Saved data entries:
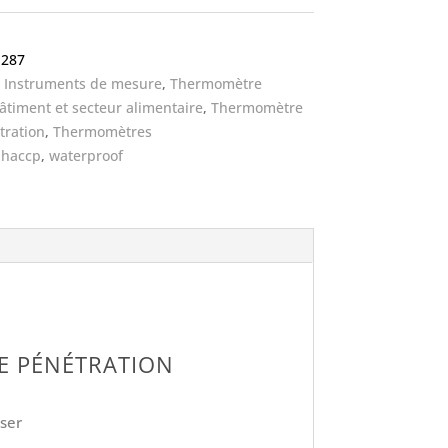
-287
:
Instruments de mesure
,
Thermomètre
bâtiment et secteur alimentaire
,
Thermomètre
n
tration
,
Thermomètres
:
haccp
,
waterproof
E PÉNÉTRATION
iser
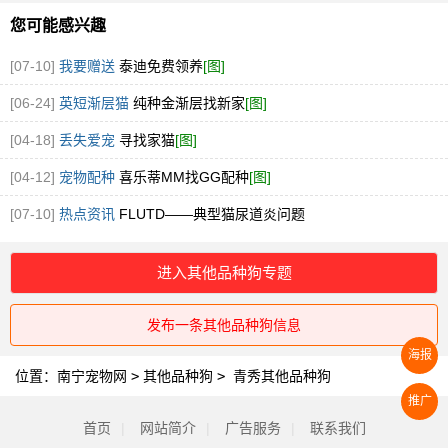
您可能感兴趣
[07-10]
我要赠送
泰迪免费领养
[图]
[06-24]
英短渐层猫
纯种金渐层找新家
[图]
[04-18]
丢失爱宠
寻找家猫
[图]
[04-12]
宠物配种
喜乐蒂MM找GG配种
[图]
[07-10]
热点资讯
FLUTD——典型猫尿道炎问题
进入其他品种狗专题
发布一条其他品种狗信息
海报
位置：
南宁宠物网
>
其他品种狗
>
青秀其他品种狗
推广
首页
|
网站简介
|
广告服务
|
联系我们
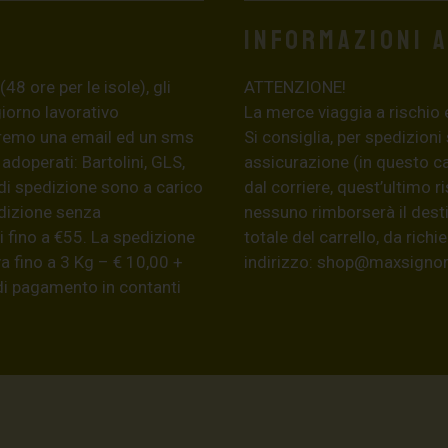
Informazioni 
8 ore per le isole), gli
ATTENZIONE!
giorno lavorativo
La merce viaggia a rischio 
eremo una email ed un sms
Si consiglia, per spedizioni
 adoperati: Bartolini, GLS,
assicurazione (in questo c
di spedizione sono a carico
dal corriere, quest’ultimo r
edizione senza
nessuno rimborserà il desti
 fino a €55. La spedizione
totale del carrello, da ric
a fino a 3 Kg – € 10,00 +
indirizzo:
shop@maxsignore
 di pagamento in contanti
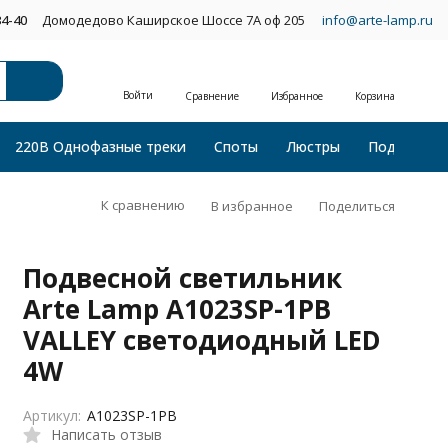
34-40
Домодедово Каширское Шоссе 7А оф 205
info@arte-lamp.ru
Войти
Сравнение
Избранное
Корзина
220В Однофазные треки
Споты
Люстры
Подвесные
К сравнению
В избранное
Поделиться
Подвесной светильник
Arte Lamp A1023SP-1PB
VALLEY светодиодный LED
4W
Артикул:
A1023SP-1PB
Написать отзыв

▶ _About this task_
Transcribe exactly the span of lines from the line holding "Instruments de mesure" through the last line above, both included. Pictures stay out.

▶ _Result of the task_
Instruments de mesure
,
Thermomètre
bâtiment et secteur alimentaire
,
Thermomètre
n
tration
,
Thermomètres
:
haccp
,
waterproof
E PÉNÉTRATION
iser
您可能感兴趣
[07-10]
我要赠送
泰迪免费领养
[图]
[06-24]
英短渐层猫
纯种金渐层找新家
[图]
[04-18]
丢失爱宠
寻找家猫
[图]
[04-12]
宠物配种
喜乐蒂MM找GG配种
[图]
[07-10]
热点资讯
FLUTD——典型猫尿道炎问题
进入其他品种狗专题
发布一条其他品种狗信息
海报
位置：
南宁宠物网
>
其他品种狗
>
青秀其他品种狗
推广
首页
|
网站简介
|
广告服务
|
联系我们
Informazioni 
8 ore per le isole), gli
ATTENZIONE!
giorno lavorativo
La merce viaggia a rischio 
eremo una email ed un sms
Si consiglia, per spedizioni
 adoperati: Bartolini, GLS,
assicurazione (in questo c
di spedizione sono a carico
dal corriere, quest’ultimo r
edizione senza
nessuno rimborserà il desti
 fino a €55. La spedizione
totale del carrello, da ric
a fino a 3 Kg – € 10,00 +
indirizzo:
shop@maxsignore
 di pagamento in contanti
34-40
Домодедово Каширское Шоссе 7А оф 205
info@arte-lamp.ru
Войти
Сравнение
Избранное
Корзина
220В Однофазные треки
Споты
Люстры
Подвесные
К сравнению
В избранное
Поделиться
Подвесной светильник
Arte Lamp A1023SP-1PB
VALLEY светодиодный LED
4W
Артикул:
A1023SP-1PB
Написать отзыв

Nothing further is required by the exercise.